Revista de Sociologia e Política
On-line version ISSN 1678-9873
GAMA, Carlos Frederico and LOPES, Dawisson Belém. "Loves me, loves me not": discursive ambivalence in canonic evaluation of UN performance. Rev. Sociol. Polit. [online]. 2009, vol.17, n.33, pp. 157-173. ISSN 1678-9873. http://dx.doi.org/10.1590/S0104-44782009000200012.
In this essay, we question certain evaluations - which, we believe, are canonic in International Relations - of United Nations performance. This organization has, since its origins, been simultaneously considered both as "chronically inefficient" and as demonstrating "exemplary efficiency". In order to show this, we employ two types of "episteme": the first, manifesting itself in articles that have been published since the United Nations was founded in 1945, takes a systematic look at the supposed "crisis" of the entity; the second is related to the reiterated attribution of the Nobel Peace Price to the U.N. over the course of the last six decades, for its alleged contributions to promoting peace and international security. From our point of view, this bipolar evaluation of U.N. performance reproduces a pattern for analysis of international organizations that is common to the rest of the academic discipline of International Relations.
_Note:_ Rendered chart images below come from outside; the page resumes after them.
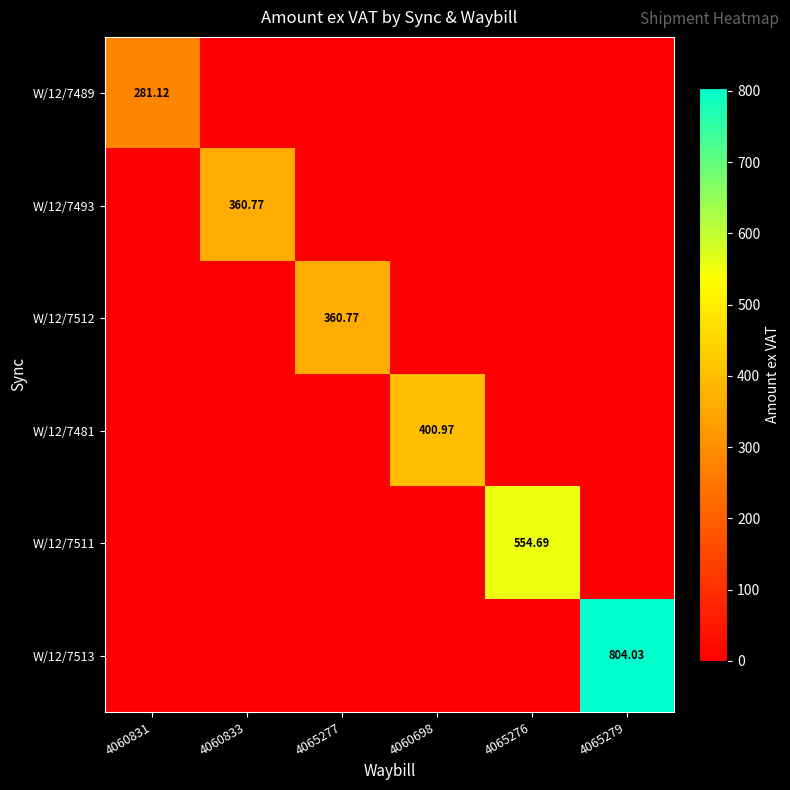

What is the maximum value for W/12/7489?

281.1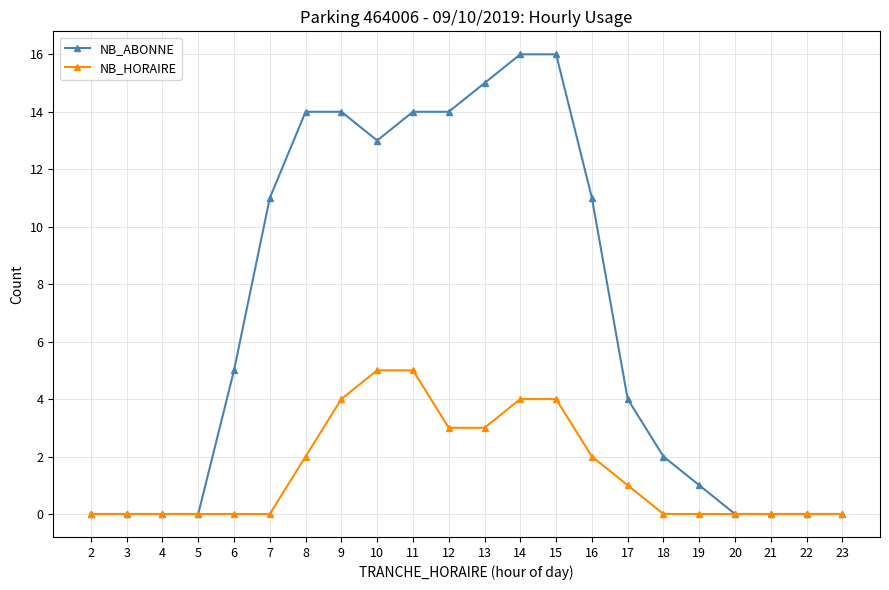

What is the maximum value for NB_HORAIRE?

5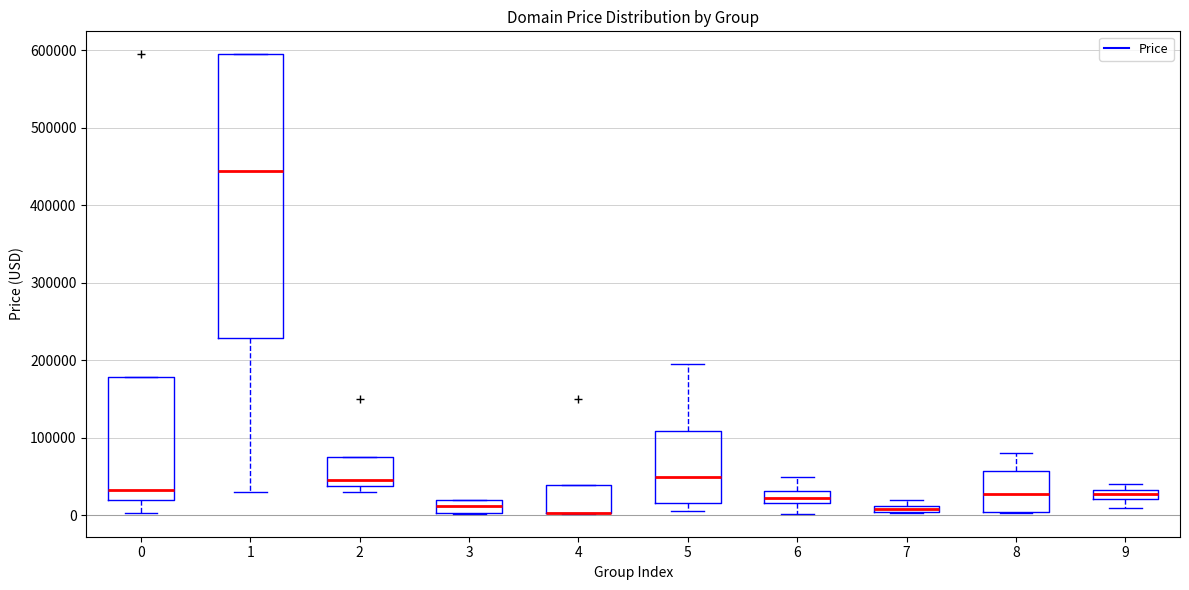

Comparing the boxes themselves (not the whiskers), which one is the tallest?

1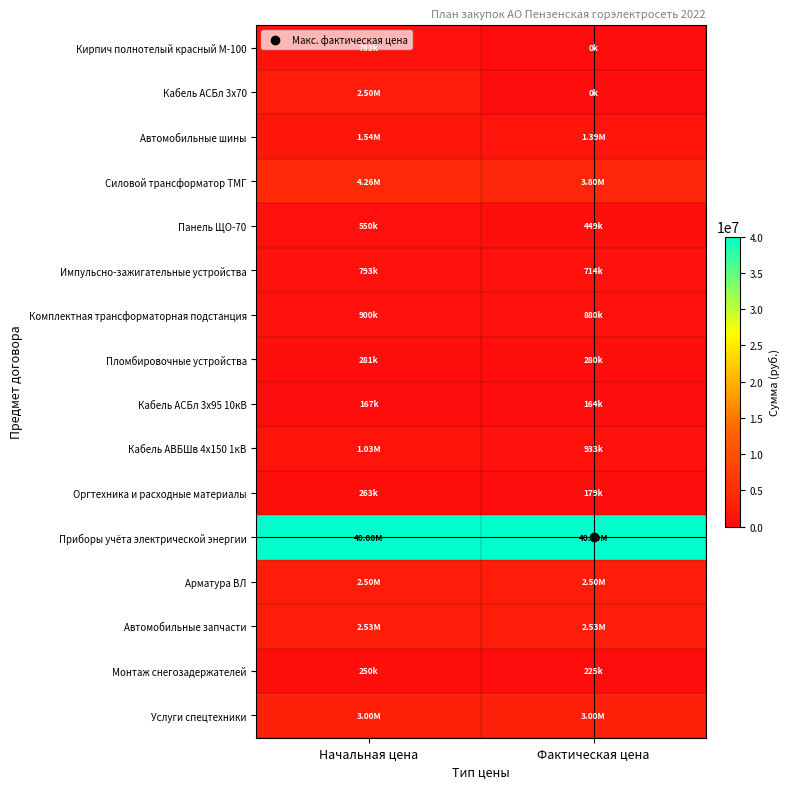

Reading left to right, extract all data points from this chart.

Кирпич полнотелый красный М-100: Начальная цена=783000.0	Фактическая цена=0.0
Кабель АСБл 3х70: Начальная цена=2500000.0	Фактическая цена=0.0
Автомобильные шины: Начальная цена=1543820.0	Фактическая цена=1385725.9
Силовой трансформатор ТМГ: Начальная цена=4260000.0	Фактическая цена=3798120.0
Панель ЩО-70: Начальная цена=550000.0	Фактическая цена=449099.8
Импульсно-зажигательные устройства: Начальная цена=792960.0	Фактическая цена=713680.0
Комплектная трансформаторная подстанция: Начальная цена=900000.0	Фактическая цена=879800.0
Пломбировочные устройства: Начальная цена=281200.0	Фактическая цена=280450.0
Кабель АСБл 3х95 10кВ: Начальная цена=166768.0	Фактическая цена=163759.2
Кабель АВБШв 4х150 1кВ: Начальная цена=1032417.8	Фактическая цена=933336.0
Оргтехника и расходные материалы: Начальная цена=262800.0	Фактическая цена=178848.0
Приборы учёта электрической энергии: Начальная цена=40000000.0	Фактическая цена=40000000.0
Арматура ВЛ: Начальная цена=2500000.0	Фактическая цена=2500000.0
Автомобильные запчасти: Начальная цена=2534000.0	Фактическая цена=2534000.0
Монтаж снегозадержателей: Начальная цена=250000.0	Фактическая цена=225000.0
Услуги спецтехники: Начальная цена=3000000.0	Фактическая цена=3000000.0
The United Nations is praised and criticized from the vantage point of that which can be considered the institutional formula of modern politics por excellence:: the national sovereign State. In conclusion, we argue that to evaluate the United Nations of the year 2006 from the vantage point of 1945 is dangerously inappropriate. The very standard concept of State demands, today, a redefinition of terms - in order to absorb the historical and social changes that have occurred over time. The challenge, therefore, is to offer perspectives for a new theoretical framework for looking at the United Nations - which, ideally, would be freed from the side-effects produced by the approach we call "methodological Statism".
Keywords : United Nations Organization; International Relations; the modern State; Nobel Peace Prize; crisis of the United Nations.